This was just a crow

I am taking a break from writing brand new blog posts over the summer.

Instead of posting new work I am going to give readers the chance to read material from the archives of this blog.

Starting on Monday, a new-old blog post will appear here every two days, twenty of my favourites from the last four years.

See you all in September, and happy holidays.



My Crow

A crow flew into the tree outside my window.
It was not Ted Hughes’s crow, or Galway’s crow.
Or Frost’s, Pasternak’s, or Lorca’s crow.
Or one of Homer’s crows, stuffed with gore,
after the battle. This was just a crow.
That never fit in anywhere in its life,
or did anything worth mentioning.
It sat there on the branch for a few minutes.
Then picked up and flew beautifully
out of my life.

Raymond Carver

I first came across this poem sometime in the late 80s. I had devoured Fires: Essays, Poems, Stories (Picador, 1986) and was making busy with everything else of Carver’s I could get my hands on.

‘My Crow’ comes from In a Marine Light (Picador, 1998), Carver’s first full-length collection of poems to be published in Britain, drawing on the US collections Where Water Comes Together with Other Water and Ultramarine.

It halted me in my tracks.

This is not an exaggeration. The book kept me company in the peripatetic life I was leading then, on commutes between student accommodation, school placements and the place I still called ‘home’, where I was born and brought up and where my parents still lived.

The poem, of course, was about none of these things. Poems being what they are, it was also about all of them.

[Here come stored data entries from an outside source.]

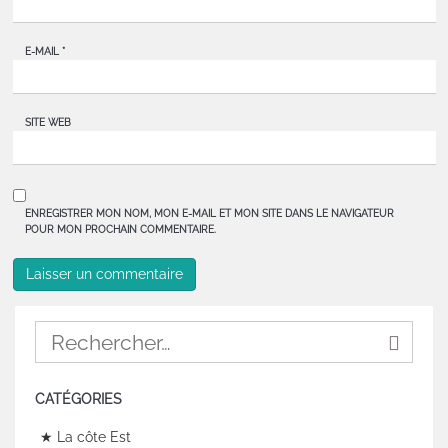
E-MAIL
*
SITE WEB
ENREGISTRER MON NOM, MON E-MAIL ET MON SITE DANS LE NAVIGATEUR
POUR MON PROCHAIN COMMENTAIRE.
CATÉGORIES
★ La côte Est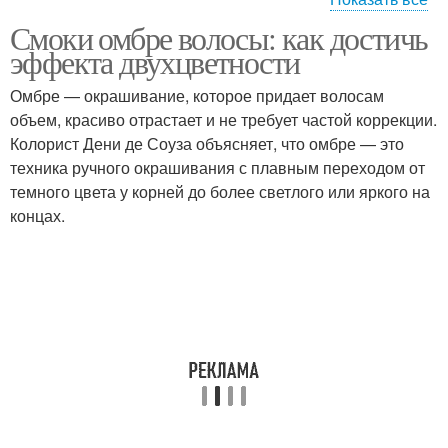
Смоки омбре волосы: как достичь
Волос в блонд
эффекта двухцветности
Омбре — окрашивание, которое придает волосам
объем, красиво отрастает и не требует частой коррекции.
Колорист Дени де Соуза объясняет, что омбре — это
техника ручного окрашивания с плавным переходом от
темного цвета у корней до более светлого или яркого на
концах.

I loved the joke that is not quite stated, the simple and cheeky idea that Homer’s and Ted Hughes’s and Pasternak’s crow somehow have nothing on the crow of the speaker, the one that is sitting in the tree right outside the window of the room where the poem is being written.

Like a model of sane thinking, these inter-textual crows are allowed space to enter the poem, with all their grand and baggy influence, before being quietly shown the door. In this way the poem practises both noticing and acceptance which are at the heart of all engaged and creative thinking.

Margaret Boden calls this kind of thinking ‘merging’, where one space or domain or space is fused or merges with another. These days we might call this a mash-up. Other art forms (think of film, comedy and rap) have been doing it for years.

For all of that, what I most cherish is the poem’s bare-handedness. The lines are plain but awkward to say aloud, which is the point: the crow ‘never fit in anywhere in its life,/or did anything worth mentioning.’ It is a lesson in natural object as adequate symbol, in this case of all things ‘innocent, hapless, forsaken’, to use Theodore Roethke’s phrase. There is no fanfare or flag waving round the back of the poem saying ‘Notice me!’

In uniting writer and reader in the act of noticing, the curious effect of the poem is that it leaves the latter, rather than the speaker, the more noticed.